TI
ZÉ MEXE
Tinha a necessidade e o vício do
trabalho. Por isso mesmo, acertou em cheio, quem lhe colou a alcunha “Mexe”. Ti
Zé Mexe era o pai de minha mãe, sabia ler e escrever, mas nunca passou de
trabalhador do campo, lagareiro e mestre de lagar de azeite. Um trabalhador
letrado que ceifou muito, trigo e outros cereais, que malhou muito, milho e
feijão, que podou muitas árvores e limpou muitas oliveiras.
Tive sempre uma afeição especial por este
homem, a quem pedia a bênção a instâncias de minha mãe, mas que tudo retribuía
com austera generosidade. “Anda cá”, dizia ele aos domingos, quando me via. Eu
aproximava-me e dizia: ”Guarde-o Deus, avô” ou “gaurdesdeus”, que era assim que
se dizia na Mata. Meu avô tirava uns tostões do seu porta-moedas de orelhas,
comprado na feira dos Santos, em Alcains, e dizia: “Toma, é para amendoins” e
sorria e retomava o seu lugar no grupo de amigos.
Nunca foi protagonista de uma proeza para
a posteridade. Trabalhou, trabalhou, trabalhou, teve dois casamentos, quatro
filhas e a meia dúzia de netos, ou seja, nada que possa fazer sair um homem da
turba. Mas era respeitado pelas suas qualidades de trabalho e honradez. A
semana tinha seis dias e meio de trabalho e meio dia de descanso, ainda assim,
o tempo suficiente para uma passagem pelas tabernas da Mata, que, na minha
meninice, eram muitas, e para uns copos bem bebidos, que às vezes deixavam
marca na alvura da camisa dominical.
Quando entrava na sua casa e ainda mal
tinha respondido à pergunta “Quem lá vem?”, já o meu avô dizia à minha avó, que
não era a minha avó de sangue, mas que sempre me tratou como neto e eu como
avó: ”Ó Maria, dá uma fatia de pão aos cachopos”. Os cachopos eram os seus dois
netos varões, ou seja, este vosso amigo e o Zé Capinha, que é mais conhecido
por Zé Maceiras. É certo que nunca passámos fome, sempre houve pão e conduto
nas nossas casas, mas aceitávamos o pão com queijo ou com chouriço, que era uma
forma outra de mostrarmos o nosso afecto ao nosso avô.

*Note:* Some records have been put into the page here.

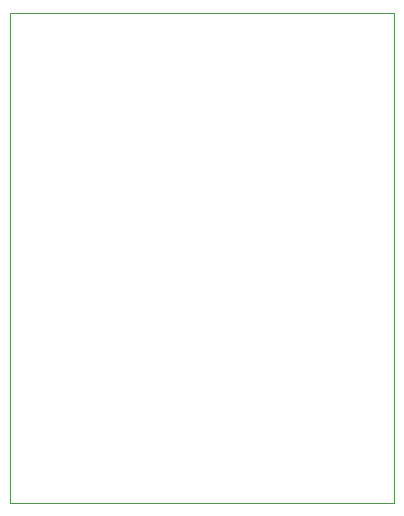
<source format=gbr>
%TF.GenerationSoftware,KiCad,Pcbnew,(6.0.0-0)*%
%TF.CreationDate,2022-04-13T11:49:57+02:00*%
%TF.ProjectId,Main,4d61696e-2e6b-4696-9361-645f70636258,rev?*%
%TF.SameCoordinates,Original*%
%TF.FileFunction,Profile,NP*%
%FSLAX46Y46*%
G04 Gerber Fmt 4.6, Leading zero omitted, Abs format (unit mm)*
G04 Created by KiCad (PCBNEW (6.0.0-0)) date 2022-04-13 11:49:57*
%MOMM*%
%LPD*%
G01*
G04 APERTURE LIST*
%TA.AperFunction,Profile*%
%ADD10C,0.100000*%
%TD*%
G04 APERTURE END LIST*
D10*
X65000000Y-107500000D02*
X97500000Y-107500000D01*
X97500000Y-107500000D02*
X97500000Y-66000000D01*
X97500000Y-66000000D02*
X65000000Y-66000000D01*
X65000000Y-66000000D02*
X65000000Y-107500000D01*
M02*

</source>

Produzia algum vinho, sem quaisquer
tratamentos, que era quase sempre palhete e saboroso. Um mês e tal antes de
morrer, passei pela casa de meu avô, já adoentado, já a caminhar
inelutavelmente para o fim, já prestes a entregar o óbolo ao barqueiro, mas
mesmo adoentado fez questão que bebesse mais uma vez do seu vinho. Foi a última
vez que bebi na presença do meu avô.
Daquele vinho, no entanto, ainda bebi
durante mais alguns anos. Com muita parcimónia, religiosamente.